I have a wonderful client. A smart, charming, beautiful young woman that has been fighting with depression for a long time. Recently she shared a poem she wrote in 8th grade. I was so moved by it that I asked if I could share it with others and she generously agreed to allow the world to glimpse inside of her, to witness her struggles.
The poem is very moving and for some it will be very difficult to read. My purpose in sharing it isn’t to make others feel bad. I hope that for those of you that haven’t felt the oppressive weight of depression it might give you some insight. More importantly, I hope those of you that do battle, or have battled, depression will see that you are not alone. The feelings you experience aren’t really about you. They are the feelings that depression pushes on to you. The ones they lie about and tell you are of your own making. Except they aren’t.
As you read this poem I hope you’ll see that the emotions and judgments it contains aren’t, in fact can’t really be true about this young woman. It is the depression lying to her. And then maybe you’ll consider that the way you feel isn’t an accurate reflection of the real you.
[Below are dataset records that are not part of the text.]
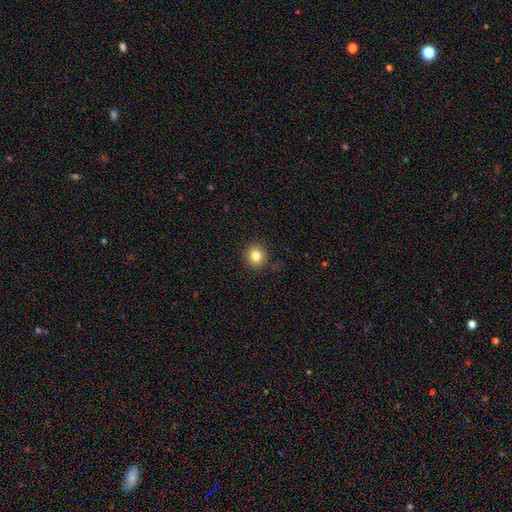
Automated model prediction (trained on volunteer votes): Smooth or featured?
  - smooth: 82% *
  - star or artifact: 11%
  - featured or disk: 7%
How rounded?
  - round: 89% *
  - in between: 10%
  - cigar-shaped: 1%
Merging?
  - none: 90% *
  - minor disturbance: 7%
  - major disturbance: 2%
  - merger: 1%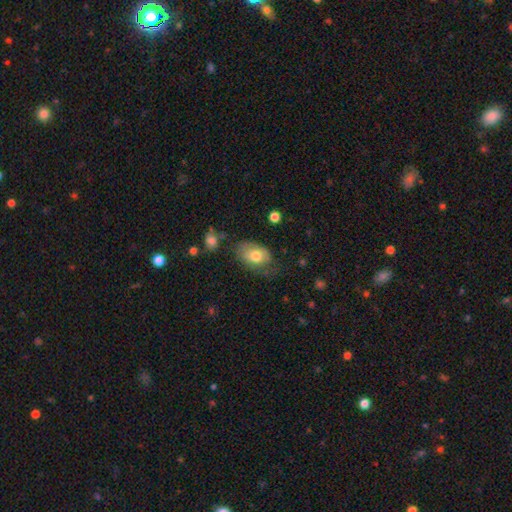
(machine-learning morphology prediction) smooth 67%, featured or disk 27%, star or artifact 7%. Down the decision tree: how rounded — in between (85%); merging — none (53%).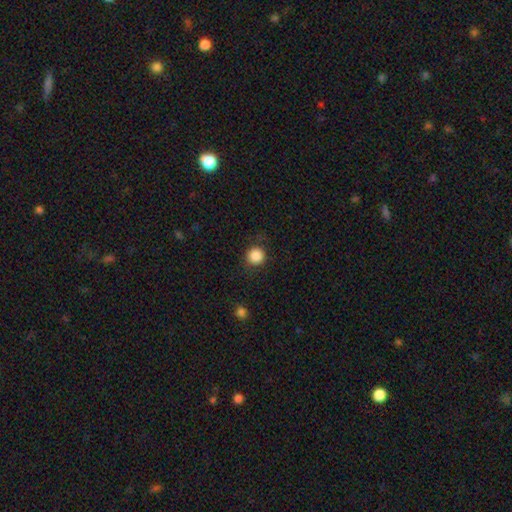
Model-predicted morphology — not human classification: smooth 87%, star or artifact 10%, featured or disk 4%. Down the decision tree: how rounded — round (94%); merging — none (87%).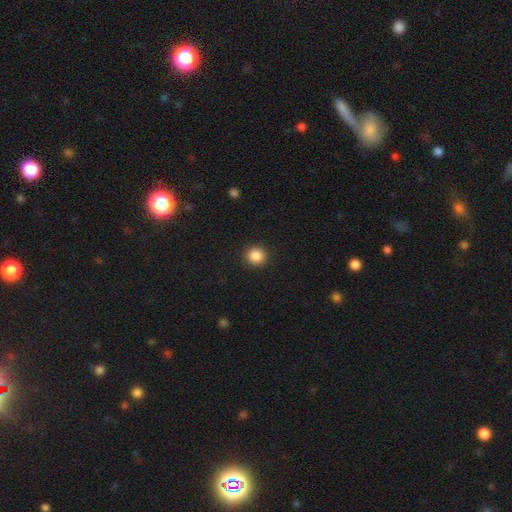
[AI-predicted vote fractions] This is clearly a smooth galaxy (87%). How rounded: clearly round (92%). Merging: clearly none (92%).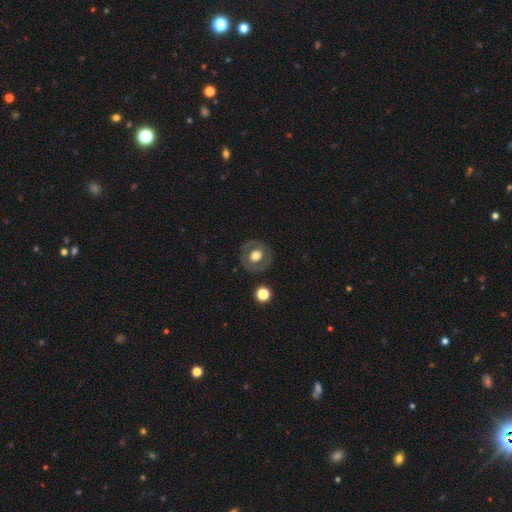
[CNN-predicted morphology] Overall: featured or disk (47%; smooth 46%). Merging: none (83%).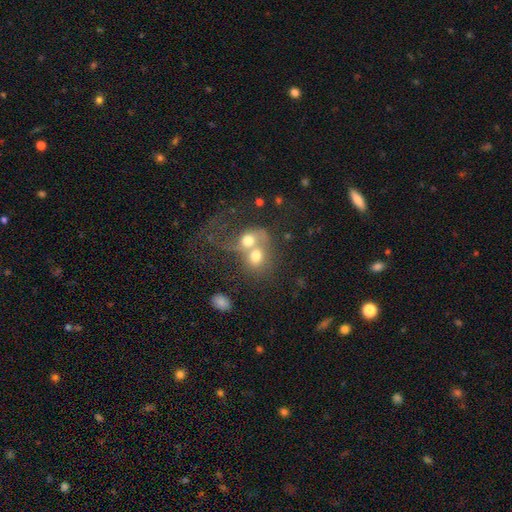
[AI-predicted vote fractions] Smooth or featured: smooth — 59% (featured or disk — 30%)
How rounded: round — 60% (in between — 38%)
Merging: merger — 76% (none — 11%)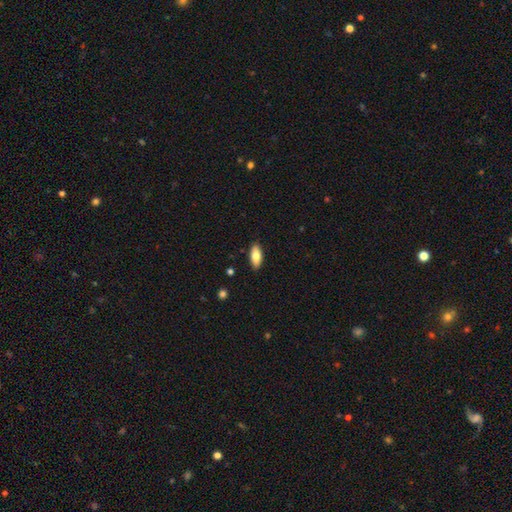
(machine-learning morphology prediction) Smooth or featured? Predicted: smooth (p=0.77). How rounded? Predicted: in between (p=0.82). Merging? Predicted: none (p=0.88).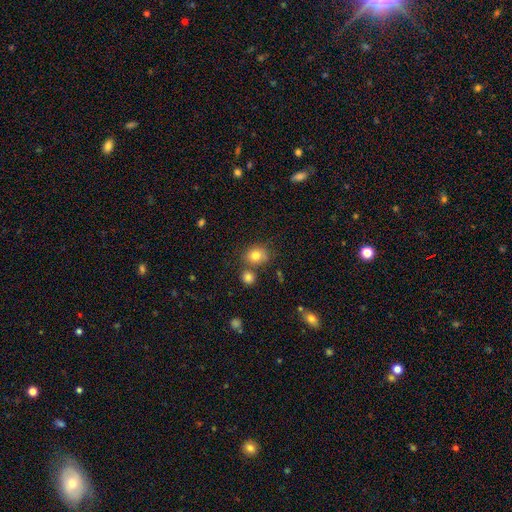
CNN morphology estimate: smooth 81%, star or artifact 11%, featured or disk 8%. Down the decision tree: how rounded — round (61%); merging — none (65%).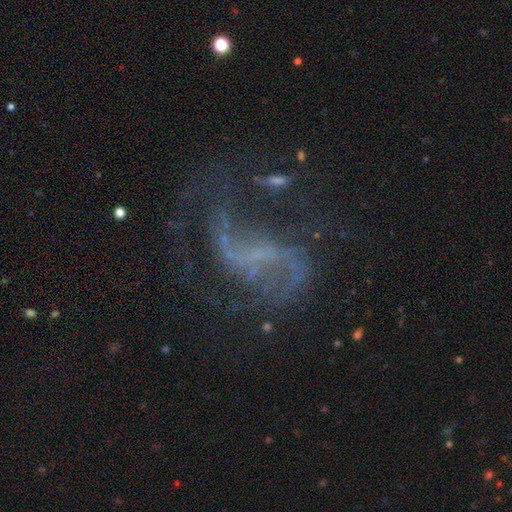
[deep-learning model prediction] A featured or disk galaxy (83%) with a weak bar (42%), 2 (79%) loose (72%) spiral arms (88%) and no central bulge (57%).

Vote fractions:
- Smooth or featured? featured or disk: 83% / star or artifact: 11% / smooth: 6%
- Edge-on disk? no: 97% / yes: 3%
- Bar? weak: 42% / no: 33% / strong: 25%
- Spiral arms? yes: 88% / no: 12%
- Spiral winding? loose: 72% / medium: 23% / tight: 6%
- Spiral arm count? 2: 79% / can't tell: 7% / 1: 6% / 3: 4% / 4: 2% / more than 4: 2%
- Bulge size? none: 57% / small: 36% / moderate: 6% / large: 1% / dominant: 1%
- Merging? none: 49% / major disturbance: 29% / minor disturbance: 16% / merger: 6%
It is the depression lying to you.
I want to thank my brave, talented client for sharing this with all of us.
Depression is the feeling
When the world is crashing down
You can do nothing to stop it
And you know it is your fault.
Depression is the feeling
When you’d rather give up
Then to make the same mistakes
When you look inside yourself
And you see nothing to love,
You see only things to hate,
The feeling when you know
What you can do to fix it
What you can do to be happy again.
But you don’t, you can’t
You just make the same mistakes again and again
The mistakes that cost you happiness.
When you know that you were happy
But you can’t remember when and
You can’t remember what it feels like.
When you don’t trust yourself
When you shoot yourself down
With your own good intentions
When you know what to fix
You won’t and you don’t.
What to fix, when to fix it, how to fix it and where to fix it
But you stop yourself
You don’t know why.
You put things off
Again and again
You get swept up
You come crashing down
All you want to do
Is go somewhere
Where everyone is happy
Where everyone can do
Whatever they want
You want peace.
You want to sleep
You want to not have to worry ever again.
You won’t do this again
But you do it again, and again, and again
Until you crash
And you could have saved yourself
From the fate ahead of you but you didn’t
The feeling when you brought this all upon yourself
And you can’t change it now.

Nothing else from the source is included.